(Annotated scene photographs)
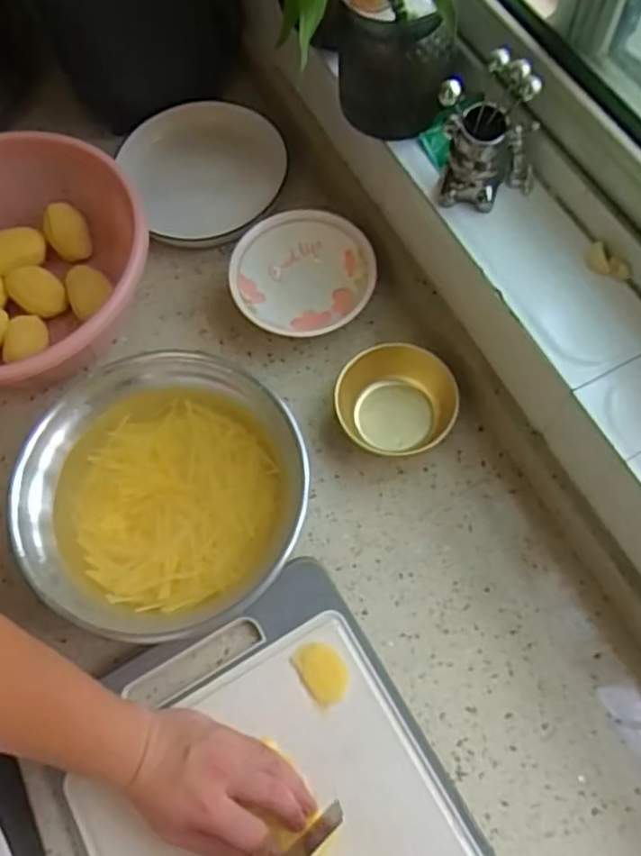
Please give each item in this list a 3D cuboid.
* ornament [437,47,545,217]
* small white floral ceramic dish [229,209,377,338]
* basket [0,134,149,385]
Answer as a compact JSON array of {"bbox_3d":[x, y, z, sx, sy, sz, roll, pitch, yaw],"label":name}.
[{"bbox_3d":[0.139,-0.236,0.546,0.074,0.111,0.052,-34,71,-9],"label":"ornament"},{"bbox_3d":[-0.016,-0.154,0.714,0.149,0.053,0.145,-1,67,3],"label":"small white floral ceramic dish"},{"bbox_3d":[-0.322,-0.153,0.692,0.285,0.121,0.269,-1,67,3],"label":"basket"}]

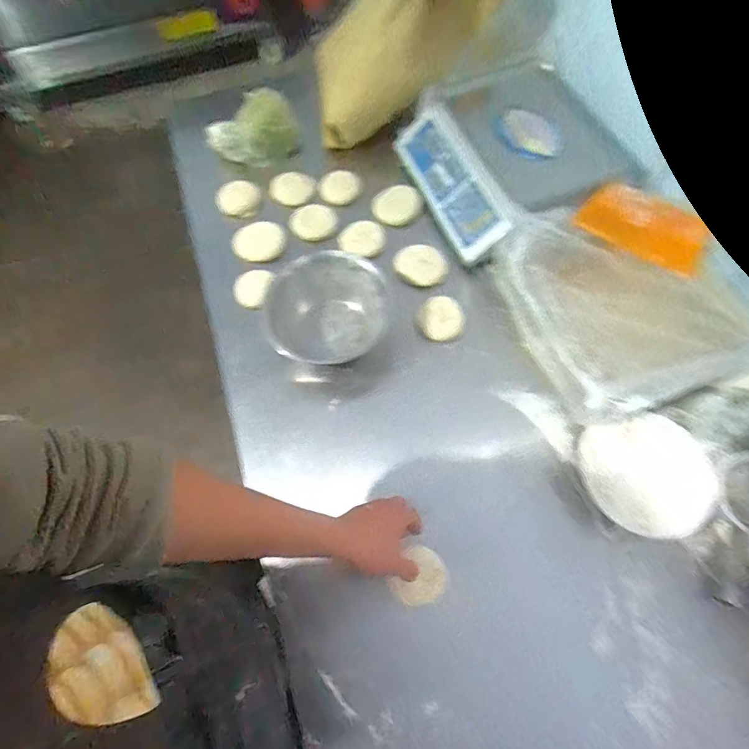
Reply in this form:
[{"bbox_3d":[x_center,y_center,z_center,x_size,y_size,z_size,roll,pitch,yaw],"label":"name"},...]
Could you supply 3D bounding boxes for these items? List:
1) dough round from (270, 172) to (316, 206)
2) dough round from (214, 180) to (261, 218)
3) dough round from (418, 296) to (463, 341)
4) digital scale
[{"bbox_3d":[-0.172,-0.391,0.889,0.092,0.032,0.069,-17,67,-5],"label":"dough round"},{"bbox_3d":[-0.288,-0.376,0.896,0.090,0.031,0.091,-1,66,2],"label":"dough round"},{"bbox_3d":[0.115,-0.096,0.740,0.076,0.027,0.076,-1,66,2],"label":"dough round"},{"bbox_3d":[0.248,-0.416,0.818,0.317,0.119,0.365,-21,67,-7],"label":"digital scale"}]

Your goal
Each entry should come back exactly as written, with its pictures omitted.

Response below
Please give each item in this list a 3D cuboid.
* ornament [437,47,545,217]
* small white floral ceramic dish [229,209,377,338]
* basket [0,134,149,385]
Answer as a compact JSON array of {"bbox_3d":[x, y, z, sx, sy, sz, roll, pitch, yaw],"label":name}.
[{"bbox_3d":[0.139,-0.236,0.546,0.074,0.111,0.052,-34,71,-9],"label":"ornament"},{"bbox_3d":[-0.016,-0.154,0.714,0.149,0.053,0.145,-1,67,3],"label":"small white floral ceramic dish"},{"bbox_3d":[-0.322,-0.153,0.692,0.285,0.121,0.269,-1,67,3],"label":"basket"}]

Reply in this form:
[{"bbox_3d":[x_center,y_center,z_center,x_size,y_size,z_size,roll,pitch,yaw],"label":"name"},...]
Could you supply 3D bounding boxes for these items? List:
1) dough round from (270, 172) to (316, 206)
2) dough round from (214, 180) to (261, 218)
3) dough round from (418, 296) to (463, 341)
4) digital scale
[{"bbox_3d":[-0.172,-0.391,0.889,0.092,0.032,0.069,-17,67,-5],"label":"dough round"},{"bbox_3d":[-0.288,-0.376,0.896,0.090,0.031,0.091,-1,66,2],"label":"dough round"},{"bbox_3d":[0.115,-0.096,0.740,0.076,0.027,0.076,-1,66,2],"label":"dough round"},{"bbox_3d":[0.248,-0.416,0.818,0.317,0.119,0.365,-21,67,-7],"label":"digital scale"}]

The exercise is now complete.